= What you will do =
Please reproduce word for word the part of the text on UnitedHealth's second-quarter results from "The biggest jump" to "to $9.90 per share.".

Text block section start

UnitedHealth Group announced on Tuesday that its second-quarter revenues grew 8% year-over-year to $50.1 billion. Operations cash flow jumped 29% year-over-year to $2.2 billion in the second quarter and net earnings of $2.32 per share grew 28%.
The biggest jump was the UnitedHealth's technology company Optum, which saw its earnings grow nearly 21%.
Due to its strong first half, UnitedHealth said it raised its outlook for 2017 GAAP net earnings from a range of $9.20 to $9.35 per share to $9.75 to $9.90 per share.
UnitedHealth’s second-quarter numbers are a home run for the large healthcare company. CEO Stephen J. Hemsley pointed to new business and customer retention for the reasons behind the company's revenue growth.
The biggest winner was Optum, especially its health management, revenue management, consulting and pharmacy segments, but multiple areas showed improvement in the second quarter.

Text block section end
Data extract section start

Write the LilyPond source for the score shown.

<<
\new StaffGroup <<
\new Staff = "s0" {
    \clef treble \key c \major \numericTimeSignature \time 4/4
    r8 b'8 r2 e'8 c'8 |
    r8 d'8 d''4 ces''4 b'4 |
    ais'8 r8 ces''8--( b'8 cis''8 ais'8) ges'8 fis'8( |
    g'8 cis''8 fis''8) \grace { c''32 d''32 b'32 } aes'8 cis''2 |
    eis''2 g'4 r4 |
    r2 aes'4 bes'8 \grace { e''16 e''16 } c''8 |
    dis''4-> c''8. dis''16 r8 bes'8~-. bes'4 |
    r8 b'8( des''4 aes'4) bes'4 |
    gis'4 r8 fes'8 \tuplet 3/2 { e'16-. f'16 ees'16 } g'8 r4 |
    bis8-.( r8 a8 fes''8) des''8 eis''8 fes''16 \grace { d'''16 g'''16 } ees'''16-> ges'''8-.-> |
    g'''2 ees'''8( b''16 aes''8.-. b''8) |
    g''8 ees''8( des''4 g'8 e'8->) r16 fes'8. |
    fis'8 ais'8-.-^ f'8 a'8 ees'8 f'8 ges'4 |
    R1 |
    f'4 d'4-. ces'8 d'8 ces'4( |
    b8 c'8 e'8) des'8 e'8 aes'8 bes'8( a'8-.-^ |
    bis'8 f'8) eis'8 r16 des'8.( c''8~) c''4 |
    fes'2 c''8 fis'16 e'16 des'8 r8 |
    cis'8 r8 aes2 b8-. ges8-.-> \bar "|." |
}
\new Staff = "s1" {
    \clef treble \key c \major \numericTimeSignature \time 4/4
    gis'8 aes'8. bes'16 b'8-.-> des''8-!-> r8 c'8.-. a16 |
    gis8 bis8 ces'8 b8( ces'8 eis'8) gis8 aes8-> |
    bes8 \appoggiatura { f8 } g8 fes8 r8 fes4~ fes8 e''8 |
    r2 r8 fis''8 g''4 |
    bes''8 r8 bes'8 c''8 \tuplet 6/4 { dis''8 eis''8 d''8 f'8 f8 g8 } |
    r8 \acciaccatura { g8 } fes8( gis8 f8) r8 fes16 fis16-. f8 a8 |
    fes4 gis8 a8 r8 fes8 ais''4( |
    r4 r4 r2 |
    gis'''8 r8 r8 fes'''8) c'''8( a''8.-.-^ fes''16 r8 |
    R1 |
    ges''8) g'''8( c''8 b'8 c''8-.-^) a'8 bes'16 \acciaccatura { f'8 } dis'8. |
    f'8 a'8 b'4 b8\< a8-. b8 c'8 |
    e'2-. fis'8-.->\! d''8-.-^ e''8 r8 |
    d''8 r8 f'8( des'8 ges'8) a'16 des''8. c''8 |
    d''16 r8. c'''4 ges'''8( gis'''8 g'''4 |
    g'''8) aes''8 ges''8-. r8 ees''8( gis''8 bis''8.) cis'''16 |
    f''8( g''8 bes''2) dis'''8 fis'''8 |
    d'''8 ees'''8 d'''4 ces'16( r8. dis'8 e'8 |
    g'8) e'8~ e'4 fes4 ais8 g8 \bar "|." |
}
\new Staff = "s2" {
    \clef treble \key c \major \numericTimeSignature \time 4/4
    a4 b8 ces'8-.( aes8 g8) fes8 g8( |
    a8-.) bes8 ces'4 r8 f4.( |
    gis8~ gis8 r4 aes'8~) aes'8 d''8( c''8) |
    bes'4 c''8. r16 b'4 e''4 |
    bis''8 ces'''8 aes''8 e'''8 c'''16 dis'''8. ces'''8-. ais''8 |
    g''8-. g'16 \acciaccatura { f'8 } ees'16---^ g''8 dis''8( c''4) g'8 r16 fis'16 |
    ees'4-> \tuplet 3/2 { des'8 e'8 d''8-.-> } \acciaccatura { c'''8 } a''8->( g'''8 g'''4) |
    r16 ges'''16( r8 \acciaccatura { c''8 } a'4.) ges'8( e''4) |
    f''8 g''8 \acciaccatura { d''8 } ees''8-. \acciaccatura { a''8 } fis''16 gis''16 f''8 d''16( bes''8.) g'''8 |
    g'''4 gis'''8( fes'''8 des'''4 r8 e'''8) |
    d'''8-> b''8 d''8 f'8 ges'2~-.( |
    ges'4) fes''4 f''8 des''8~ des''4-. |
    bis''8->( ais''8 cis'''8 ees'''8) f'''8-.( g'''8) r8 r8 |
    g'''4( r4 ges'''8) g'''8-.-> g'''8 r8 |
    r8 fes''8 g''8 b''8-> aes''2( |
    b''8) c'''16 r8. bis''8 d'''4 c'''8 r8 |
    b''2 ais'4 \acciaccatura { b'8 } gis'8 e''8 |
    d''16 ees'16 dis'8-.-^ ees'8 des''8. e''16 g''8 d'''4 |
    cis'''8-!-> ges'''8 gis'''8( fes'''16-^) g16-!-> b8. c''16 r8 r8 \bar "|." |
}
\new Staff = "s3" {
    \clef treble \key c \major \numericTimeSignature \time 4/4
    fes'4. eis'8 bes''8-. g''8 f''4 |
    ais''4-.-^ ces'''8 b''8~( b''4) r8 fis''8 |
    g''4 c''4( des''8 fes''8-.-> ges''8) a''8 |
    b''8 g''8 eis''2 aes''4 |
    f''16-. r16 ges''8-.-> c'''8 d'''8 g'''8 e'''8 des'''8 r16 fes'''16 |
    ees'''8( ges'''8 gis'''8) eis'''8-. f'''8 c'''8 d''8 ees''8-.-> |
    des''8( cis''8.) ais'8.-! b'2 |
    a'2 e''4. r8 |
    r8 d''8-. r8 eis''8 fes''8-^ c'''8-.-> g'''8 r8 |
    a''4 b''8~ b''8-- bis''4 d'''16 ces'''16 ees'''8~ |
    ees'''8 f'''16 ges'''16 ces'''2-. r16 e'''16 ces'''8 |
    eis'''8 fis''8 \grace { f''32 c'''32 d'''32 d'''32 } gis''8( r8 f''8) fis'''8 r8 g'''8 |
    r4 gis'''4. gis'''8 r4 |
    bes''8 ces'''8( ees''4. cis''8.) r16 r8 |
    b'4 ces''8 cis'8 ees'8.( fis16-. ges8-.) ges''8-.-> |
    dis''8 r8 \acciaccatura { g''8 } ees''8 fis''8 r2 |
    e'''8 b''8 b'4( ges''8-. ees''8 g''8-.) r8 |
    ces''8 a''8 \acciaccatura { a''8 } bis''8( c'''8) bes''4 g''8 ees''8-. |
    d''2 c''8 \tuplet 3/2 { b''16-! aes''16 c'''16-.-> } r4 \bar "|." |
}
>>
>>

Data extract section end

= Task output =
The biggest jump was the UnitedHealth's technology company Optum, which saw its earnings grow nearly 21%.
Due to its strong first half, UnitedHealth said it raised its outlook for 2017 GAAP net earnings from a range of $9.20 to $9.35 per share to $9.75 to $9.90 per share.